LONDON (Bloomberg) — Lloyd's of London, the world's biggest insurance market, said first-half profit declined for the first time in two years on lower rates and investment returns.

Pretax profit fell 47 percent to £949 million ($1.8 billion) in the six months ended June 30 from £1.8 billion a year earlier, the London-based market said yesterday in a statement.

"The market remains in a good position to face the challenges ahead even though the external conditions in which we operate are about to test our structure and resolve," Lloyd's chief executive officer Richard Ward said in the statement.

Ward is urging members to pull back their insurance underwriting next year as the most active hurricane season in three years has yet to reverse a 20 percent drop in prices. Lloyd's faces tougher conditions after two "extraordinary years" of good investment returns and an absence of catastrophe claims, said Ward.

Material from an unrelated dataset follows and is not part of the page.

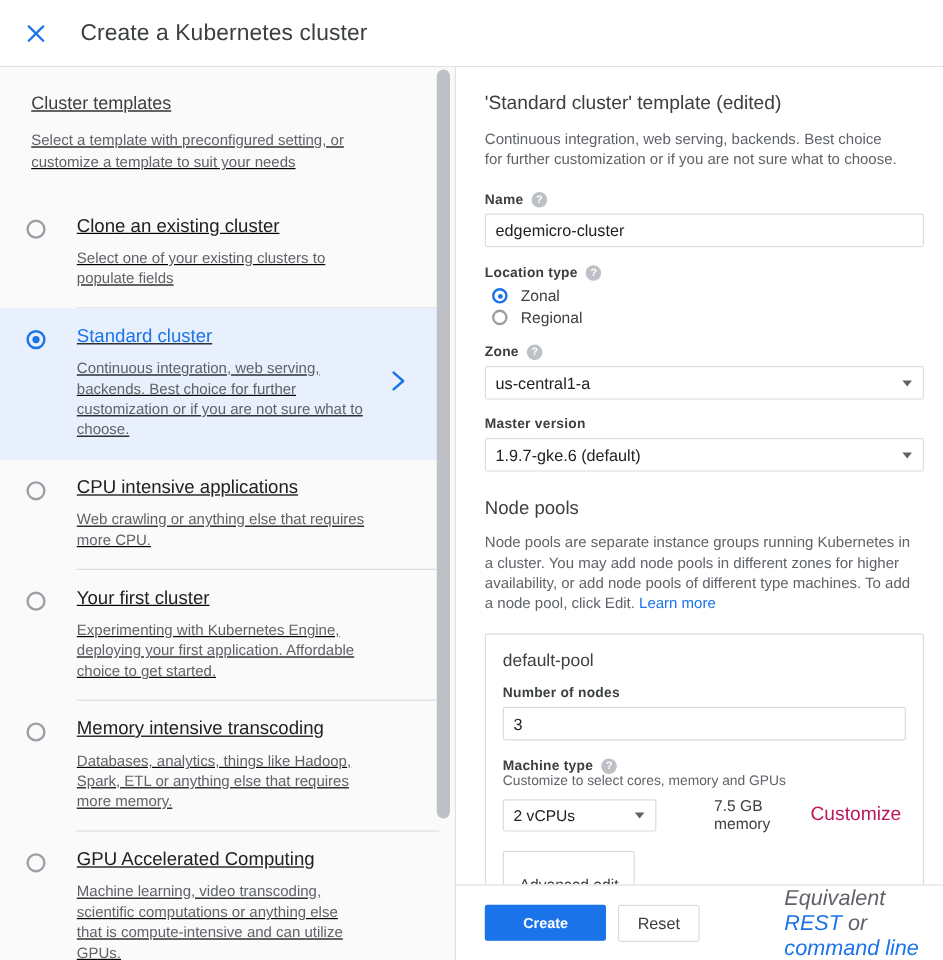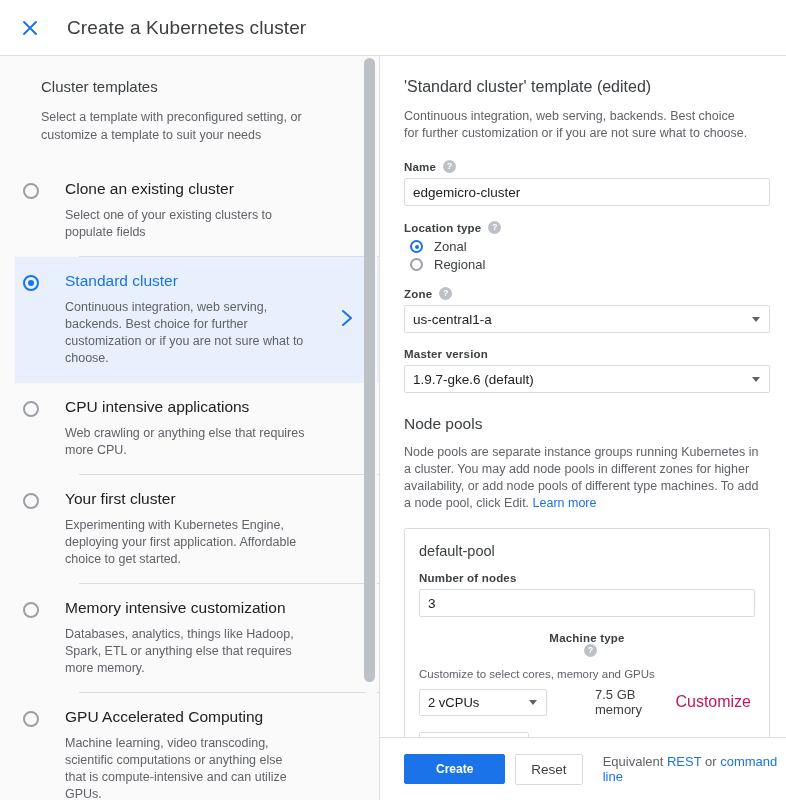"Cluster templates" .left-scroll { left: 15px -> 0; text-decoration: none -> underline }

Hurricane Gustav, which hit Louisiana this month, may have caused industry-wide claims of as much as $4.5 billion, while Ike, which lashed Texas, may bring as much as $12 billion of damage losses, according to estimates from Risk Management Solutions Inc.

Claims for the Lloyd's market for the hurricanes are probably within the range for a typical year of about £900 million, finance director Luke Savage said in a telephone interview.

Hurricanes and other disasters, which increase claims and reduce short-term profit for insurers and reinsurers, can also allow them to raise prices.

Insurance prices skyrocketed after Hurricane Katrina resulted in $41 billion of claims in 2005, RMS said.

Lloyd's posted record profit the following year.

Lloyd's combined ratio, or claims and expenses as a percentage of premiums, was 89 percent, compared with 82.9 percent, indicating higher commodity-price led inflation, Savage said. Investment returns declined to £346 million, from £846 million.